There may even be security gains to be had. At the January hearing where Paul claimed that extending NATO membership to Georgia would be a "provocative" move tantamount to triggering hostilities with Russia, Blinken pushed back. "I think just the opposite," he said. "I think we have seen that countries that join NATO have not been the same target of Russian aggression."
This is the chicken-or-egg problem at the center of NATO expansion in the post-Soviet era. Russia has been more aggressive toward Georgia and Ukraine than it has been toward, for example, the Baltic states with which Russia also shares a border. Is NATO membership a deterrent to Russian aggression? Or is Russian aggression toward Ukraine and Georgia a natural response to NATO's admission of the Baltic states, and an attempt to prevent what Russia sees as the alliance further encroaching on its borders?
Still, there are legitimate questions that should be asked about what NATO gains by continuing to expand. Full members of the alliance are committed to collective defense: An attack against one is regarded as an attack against all. The goal is geopolitical stability, but the leaders of France and Germany are probably right to question whether committing to defend Georgia is worth the risk, and whether it improves their own citizens' security in any way.
"Extending a security commitment to…Georgia would extend NATO requirements beyond any degree of realism," Henrik Larsen, a senior researcher at the Center for Security Studies, wrote in a June op-ed for the foreign policy blog War on the Rocks.
The inability to make serious security commitments to Georgia (and Ukraine) leaves NATO in a bind. Rescinding the Bucharest Summit Declaration would be a strategic retreat that would acknowledge de facto Russian influence over countries that are otherwise aligned with Europe and the United States. But moving forward with the promises made in 2008 would "expose enlargement as a gigantic bluff that would kill NATO's credibility as a defense alliance in any theater," Larsen wrote.

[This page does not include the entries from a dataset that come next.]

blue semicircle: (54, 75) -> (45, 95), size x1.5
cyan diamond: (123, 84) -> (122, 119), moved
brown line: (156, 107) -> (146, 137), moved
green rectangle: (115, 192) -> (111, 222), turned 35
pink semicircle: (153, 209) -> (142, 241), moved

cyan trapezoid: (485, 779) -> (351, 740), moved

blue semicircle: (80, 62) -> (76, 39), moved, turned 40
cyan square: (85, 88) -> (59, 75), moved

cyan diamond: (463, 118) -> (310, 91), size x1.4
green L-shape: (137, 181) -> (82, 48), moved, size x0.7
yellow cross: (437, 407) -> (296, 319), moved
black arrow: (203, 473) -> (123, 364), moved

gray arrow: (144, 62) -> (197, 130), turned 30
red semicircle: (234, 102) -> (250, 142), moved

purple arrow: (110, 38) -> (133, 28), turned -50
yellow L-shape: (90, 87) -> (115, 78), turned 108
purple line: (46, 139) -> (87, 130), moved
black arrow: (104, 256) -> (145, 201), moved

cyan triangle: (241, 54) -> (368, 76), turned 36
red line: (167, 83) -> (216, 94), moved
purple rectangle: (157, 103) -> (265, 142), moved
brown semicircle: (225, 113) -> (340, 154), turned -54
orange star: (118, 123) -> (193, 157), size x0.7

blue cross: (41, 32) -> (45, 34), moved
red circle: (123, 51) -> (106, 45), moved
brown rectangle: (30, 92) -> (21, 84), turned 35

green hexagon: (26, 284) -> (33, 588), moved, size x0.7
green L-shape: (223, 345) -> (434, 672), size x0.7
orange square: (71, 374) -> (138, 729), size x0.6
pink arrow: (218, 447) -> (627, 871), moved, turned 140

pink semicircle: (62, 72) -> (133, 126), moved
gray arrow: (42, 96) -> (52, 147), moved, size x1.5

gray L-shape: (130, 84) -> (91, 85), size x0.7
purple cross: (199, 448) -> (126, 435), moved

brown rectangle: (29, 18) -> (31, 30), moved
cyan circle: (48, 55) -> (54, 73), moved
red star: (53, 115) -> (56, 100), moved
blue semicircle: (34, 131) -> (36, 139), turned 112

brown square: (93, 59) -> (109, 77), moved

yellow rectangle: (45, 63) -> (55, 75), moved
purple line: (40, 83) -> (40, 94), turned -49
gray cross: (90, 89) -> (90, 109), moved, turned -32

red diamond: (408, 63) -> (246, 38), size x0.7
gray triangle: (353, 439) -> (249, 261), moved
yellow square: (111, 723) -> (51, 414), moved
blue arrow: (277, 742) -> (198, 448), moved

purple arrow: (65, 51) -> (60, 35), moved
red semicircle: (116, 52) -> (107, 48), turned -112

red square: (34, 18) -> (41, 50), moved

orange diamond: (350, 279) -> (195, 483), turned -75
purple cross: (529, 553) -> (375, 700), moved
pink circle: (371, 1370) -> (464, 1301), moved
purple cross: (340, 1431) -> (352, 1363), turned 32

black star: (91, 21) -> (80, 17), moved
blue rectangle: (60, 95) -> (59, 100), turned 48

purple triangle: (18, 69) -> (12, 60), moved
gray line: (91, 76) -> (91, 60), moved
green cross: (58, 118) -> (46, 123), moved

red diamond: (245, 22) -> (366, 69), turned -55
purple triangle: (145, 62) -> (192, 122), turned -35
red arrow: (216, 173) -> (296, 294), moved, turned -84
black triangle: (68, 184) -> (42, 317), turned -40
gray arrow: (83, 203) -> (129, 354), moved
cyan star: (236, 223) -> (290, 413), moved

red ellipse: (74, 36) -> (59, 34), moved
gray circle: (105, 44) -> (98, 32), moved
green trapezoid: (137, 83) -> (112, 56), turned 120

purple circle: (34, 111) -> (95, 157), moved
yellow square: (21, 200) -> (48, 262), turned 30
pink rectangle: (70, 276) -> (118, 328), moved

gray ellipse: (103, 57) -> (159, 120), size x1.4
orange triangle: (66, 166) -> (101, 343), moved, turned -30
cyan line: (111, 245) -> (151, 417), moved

Georgia has for years existed in a sort of gray zone within the former Soviet realm—with a government that is firmly anti-Russian but cursed by geography to remain tethered in Russia's orbit. It seems likely to remain stuck there, as the Biden administration's approach to the situation is probably more nuanced than the January exchange between Paul and Blinken would make it appear.
For one thing, Georgia cannot currently meet "the requirements of membership," as Blinken put it, because NATO views ongoing territorial disputes as a major impediment to granting membership. Unless Georgia or Russia is willing to drop its claims to South Ossetia and Abkhazia, Georgia probably isn't getting into NATO.
That brings us full circle to the events of 2008. Knowing that NATO was considering offering membership to Georgia, and knowing that membership is withheld from states with territorial disputes, Russia's efforts to stoke a conflict on the border with Georgia can be seen more clearly. (It might very well have been a strategy that worked so well, Russia duplicated it in Ukraine in 2014.)
For an alliance like NATO to work, of course, concerns about Russia's response to strategic moves cannot be a trump card. Sometimes you simply have to do things your geopolitical adversary doesn't like.
But the benefits must outweigh the costs. If the price of backing Georgia's membership in NATO is stressing American relationships in Europe and heightening the risk of war with a nuclear-armed opponent, the Biden administration should be in no rush to change the—admittedly imperfect and awkward—status quo.